Although the drawn charcoal and scratched graphics we describe here do not occur in all shelters or caves with art, both styles are sufficiently common across a region spanning more than 20 000[km.sup.2] to suggest that they can be viewed as regionally important. The drawn black pigment art has strong parallels with the dry pigment Contact art described by Smith & Rosenfeld (1992:12) and Frederick (1999) for the Watarrka National Park region of central Australia. Similar scratch-work has been recorded in the West Baines region of the Victoria River District of the Northern Territory, where McNickle (1991) suggests (on the basis of the motifs including horses, people on horse-back and a helicopter) that they relate to the period after European contact. In the Keep River region, also to the north-east, Tacon et al. (2003) have recorded scratch-work art as the most recent art. Scratch-work and charcoal motifs have also recently been identified on the Canning Stock Route survey (Veth pers. comm.).

In the Kimberley region these two rock art styles may well have gone unrecorded because they do not have the stylistic unity commanded by the Wanjinas and do not depict Europeans--so are not instantly recognisable as Contact-themed art. We suggest that they nevertheless belong to the Contact period and that the concentration on themes of ceremony and continuity in traditional motifs may have been influenced by the particularly violent history of this region.

Rock art research in the Kimberley Devonian Reef region

The Devonian Reef complex discussed in this paper is represented by a number of ranges including the Oscar and Napier Ranges in the west and the Mueller and Sparke Ranges in the east (Figure 1). The boundary between Bunuba lands to the west and Gooniyandi lands to the east is close to the Fitzroy River. The rock art of the Kimberley region is best known for the diminutive and beautifully crafted Gwion Gwion figures (previously known as Bradshaw figures) (see McNiven 2011 for an overview of the history of Gwion Gwion research), and the visually powerful Wanjinas (Crawford 1968). The Gwion Gwions are spatially restricted to the northern Kimberley (Crawford 1968: 82; Layton 1992: 235-36; Welch 1993; Morwood et al. 2010). None has been reported from the southern Kimberley region between Derby and Fitzroy Crossing where Wanjinas and associated graphics are the dominant rock art tradition (Crawford 1968).

[FIGURE 1 OMITTED]

Wanjinas occur in shelters and caves in the Oscar and Napier Ranges throughout the lands associated with Unggumi and Bunuba (who refer to them as Waliarri), but do not extend east into Gooniyandi country according to current Gooniyandi Traditional Owners. Like the Wanjinas recorded elsewhere in the Kimberley (Crawford 1968; Ryan & Akerman 1993; Frederick & O'Connor 2009), those in Bunuba country are visually powerful and distinctive figures, having haloed heads (Figure 2a), often with radiating line infill, and faces that include eyes and a nose but which lack a mouth. They occur as both large full-bodied individuals, such as the Waliarri at Carpenter's Gap 1 (Tangalma) (Playford 2007: 141), and as simple head or head and shoulders, such as those recorded by Akerman at Saddlers Springs, Iminji (Figure 2b). According to oral tradition, Wanjina paintings are not believed to have been created by humans but rather to have put themselves on the rock (Capell 1939: 390; Schulz 1956: 8-9; Crawford 1972:304 and Mowaljarlai in Mowaljarlai et al. 1988 for an Indigenous perspective). There are also records of people acknowledging that they were regularly retouched or even painted by people (Layton 1992: 21, 33, 37-38,471; Watchman 1992: 29). Crawford (1968: 49), for example, records that Aboriginal people told him that one man or a very limited number of men were chosen to paint each site. In reference to Wanjina paintings, Woolagoodja (2007: 29) said "our ancestors made this art".

[Tasks]:
(A) Using the text on Kimberley rock art, decide whether each statement agrees with it. Answer yes or no for each, and quote the words from the text that decide it. (i) Gwion Gwion figures have been reported in the southern Kimberley between Derby and Fitzroy Crossing. (ii) The Wanjinas in Bunuba country have faces with eyes and a nose but no mouth. (iii) Wanjinas extend east into Gooniyandi country.
(B) In the text on Kimberley rock art, what were the Gwion Gwion figures previously called?
(C) Translate this sentence from the text on Kimberley rock art into Spanish: "The boundary between Bunuba lands to the west and Gooniyandi lands to the east is close to the Fitzroy River."

[Data extract]:

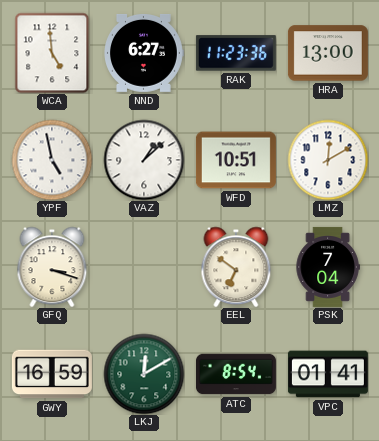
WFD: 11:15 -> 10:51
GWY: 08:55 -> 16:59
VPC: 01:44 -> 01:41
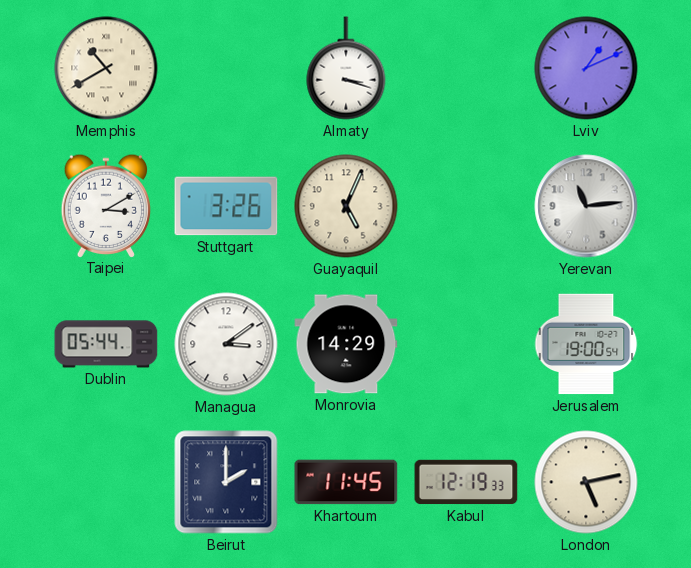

[Answers below]:
(A)
(i) No: "None has been reported from the southern Kimberley region between Derby and Fitzroy Crossing"
(ii) Yes: "faces that include eyes and a nose but which lack a mouth"
(iii) No: "but do not extend east into Gooniyandi country according to current Gooniyandi Traditional Owners"

(B) Bradshaw figures.

(C) El límite entre las tierras bunuba al oeste y las tierras gooniyandi al este está cerca del río Fitzroy.